* [TASK TO CARRY OUT]:
Restate the data below word for word, leaving nothing out.

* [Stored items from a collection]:
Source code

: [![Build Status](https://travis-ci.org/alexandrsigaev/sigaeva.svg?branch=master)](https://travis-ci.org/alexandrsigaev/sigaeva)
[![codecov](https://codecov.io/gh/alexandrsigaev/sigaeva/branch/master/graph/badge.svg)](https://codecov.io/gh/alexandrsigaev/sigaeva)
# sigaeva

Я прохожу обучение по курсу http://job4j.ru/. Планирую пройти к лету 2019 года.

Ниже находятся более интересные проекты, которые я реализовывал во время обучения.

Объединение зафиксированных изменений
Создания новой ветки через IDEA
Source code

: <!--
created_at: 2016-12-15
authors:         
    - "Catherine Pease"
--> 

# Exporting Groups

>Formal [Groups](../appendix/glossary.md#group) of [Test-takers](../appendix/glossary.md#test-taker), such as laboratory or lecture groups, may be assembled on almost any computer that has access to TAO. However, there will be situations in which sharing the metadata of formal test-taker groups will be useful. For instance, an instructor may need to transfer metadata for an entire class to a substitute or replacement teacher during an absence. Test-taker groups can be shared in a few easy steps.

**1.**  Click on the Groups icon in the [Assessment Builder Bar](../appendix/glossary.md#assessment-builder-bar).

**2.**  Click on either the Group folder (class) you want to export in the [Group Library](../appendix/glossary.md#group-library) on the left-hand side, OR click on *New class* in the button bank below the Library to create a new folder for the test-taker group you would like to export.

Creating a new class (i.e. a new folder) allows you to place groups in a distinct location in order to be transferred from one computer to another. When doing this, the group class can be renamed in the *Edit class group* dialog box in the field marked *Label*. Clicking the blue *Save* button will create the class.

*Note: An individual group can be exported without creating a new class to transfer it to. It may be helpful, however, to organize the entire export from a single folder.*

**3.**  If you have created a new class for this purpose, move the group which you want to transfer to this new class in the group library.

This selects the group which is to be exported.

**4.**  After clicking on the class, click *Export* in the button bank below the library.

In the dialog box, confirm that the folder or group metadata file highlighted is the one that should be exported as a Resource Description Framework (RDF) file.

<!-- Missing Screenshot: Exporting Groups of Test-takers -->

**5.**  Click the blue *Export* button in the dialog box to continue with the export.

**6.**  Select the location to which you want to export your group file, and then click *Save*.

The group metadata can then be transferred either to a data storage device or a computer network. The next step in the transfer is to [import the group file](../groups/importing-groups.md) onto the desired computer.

* [TASK RESPONSE]:
Source code

: [![Build Status](https://travis-ci.org/alexandrsigaev/sigaeva.svg?branch=master)](https://travis-ci.org/alexandrsigaev/sigaeva)
[![codecov](https://codecov.io/gh/alexandrsigaev/sigaeva/branch/master/graph/badge.svg)](https://codecov.io/gh/alexandrsigaev/sigaeva)
# sigaeva

Я прохожу обучение по курсу http://job4j.ru/. Планирую пройти к лету 2019 года.

Ниже находятся более интересные проекты, которые я реализовывал во время обучения.

Объединение зафиксированных изменений
Создания новой ветки через IDEA
Source code

: <!--
created_at: 2016-12-15
authors:         
    - "Catherine Pease"
--> 

# Exporting Groups

>Formal [Groups](../appendix/glossary.md#group) of [Test-takers](../appendix/glossary.md#test-taker), such as laboratory or lecture groups, may be assembled on almost any computer that has access to TAO. However, there will be situations in which sharing the metadata of formal test-taker groups will be useful. For instance, an instructor may need to transfer metadata for an entire class to a substitute or replacement teacher during an absence. Test-taker groups can be shared in a few easy steps.

**1.**  Click on the Groups icon in the [Assessment Builder Bar](../appendix/glossary.md#assessment-builder-bar).

**2.**  Click on either the Group folder (class) you want to export in the [Group Library](../appendix/glossary.md#group-library) on the left-hand side, OR click on *New class* in the button bank below the Library to create a new folder for the test-taker group you would like to export.

Creating a new class (i.e. a new folder) allows you to place groups in a distinct location in order to be transferred from one computer to another. When doing this, the group class can be renamed in the *Edit class group* dialog box in the field marked *Label*. Clicking the blue *Save* button will create the class.

*Note: An individual group can be exported without creating a new class to transfer it to. It may be helpful, however, to organize the entire export from a single folder.*

**3.**  If you have created a new class for this purpose, move the group which you want to transfer to this new class in the group library.

This selects the group which is to be exported.

**4.**  After clicking on the class, click *Export* in the button bank below the library.

In the dialog box, confirm that the folder or group metadata file highlighted is the one that should be exported as a Resource Description Framework (RDF) file.

<!-- Missing Screenshot: Exporting Groups of Test-takers -->

**5.**  Click the blue *Export* button in the dialog box to continue with the export.

**6.**  Select the location to which you want to export your group file, and then click *Save*.

The group metadata can then be transferred either to a data storage device or a computer network. The next step in the transfer is to [import the group file](../groups/importing-groups.md) onto the desired computer.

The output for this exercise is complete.